We have a marvelously large vase hand painted with glorious chrysanthemums made from Rosenthal Company white ware bearing the green under glaze mark used from 1891 - 1906. Standing a full 10" tall, and resting on a base 2-5/8" in diameter, this cylindrically-shaped vase is beautifully decorated with an impressionistic array of pink and purple chrysanthemum flowers fading into a background of leaves and shadows. Gorgeous! Although painted by a very skilled artist, there is no artist's signature that we could find, other than the initials "H M N" or "H M H" written on the base -- and this could just as easily have been applied to indicate ownership as an artist's initials. The numbers "57/11" are also penciled on the base of this beautiful antique porcelain Rosenthal vase, and we cannot divine what this code refers to.
This antique porcelain Rosenthal vase is in excellent condition, with no repairs, no cracks, no chips and only minimal wear to the gold rim. We will note that there are a couple of pin-head sized glaze pops in the interest of being totally rigorous in our description of condition. Please see our photographs, as they are an excellent indicator of the fine condition of this rare, Large Antique Porcelain Rosenthal Vase With Hand Painted Pink And Purple Chrysanthemums.
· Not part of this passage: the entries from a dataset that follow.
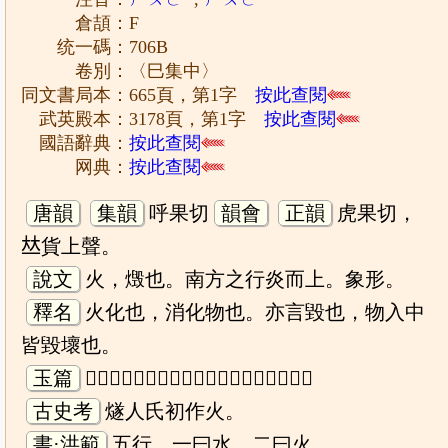
倉頡：F
统一碼：706B
卷別：〈巳集中〉
同文書局本：665頁，第1字
按此查閱
武英殿本：3178頁，第1字
按此查閱
國語辭典：
按此查閱
网典：
按此查閱
唐韻
集韻
呼果切
韻會
正韻
虎果切，
𠀤貨上聲。
說文
火，燬也。南方之行炎而上。象形。
釋名
火化也，消化物也。亦言毀也，物入中
皆毀壞也。
玉篇
𤆄者，化也，隨也，陽氣用事萬物變隨也。
古史考
燧人氏初作火。
書·洪範
五行，一曰水，二曰火。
BRIEF HISTORY: Philipp Rosenthal (1855-1937) entered the decorative porcelain business in Germany in 1884 by purchasing white ware from the Hutschenreuther Company which he resold door to door after his wife hand-decorated it. In 1891, he established a factory in Asch, Bohemia and began production of his own white ware. From 1897 to 1934, Rosenthal built and acquired additional factories in Kronach, Selb, Waldenburg and other cities in Bavaria.
By 1934 the Rosenthal Company employed more than 5,000 people across 10 different companies. However, during the last half of 1934, the rising tide of the German Nationalist movement led to the family being stripped of any participation in the Rosenthal Company. Philipp Rosenthal was exiled in 1935, and died in 1937, after which his family emigrated abroad. The Rosenthal Company continued a somewhat limited production throughout World War II under the leadership of the Nazi Regime.
After fleeing Germany, Philip Rosenthal Jr. joined the Scottish Air Force and subsequently the French Foreign Legion. When World War II ended, Rosenthal returned to Germany and petitioned to reclaim the family's assets and what was left of its manufacturing concerns, finally achieving a measure of success in September of 1950. Upon his return as the head of the Company, Philip Jr. modernized out of date factories and re-established lost markets. Backed by his Board of Directors, Philip Jr. employed talented artists to design more streamlined and contemporary products, and to reassert Rosenthal's dominance in the world-wide market for European porcelains.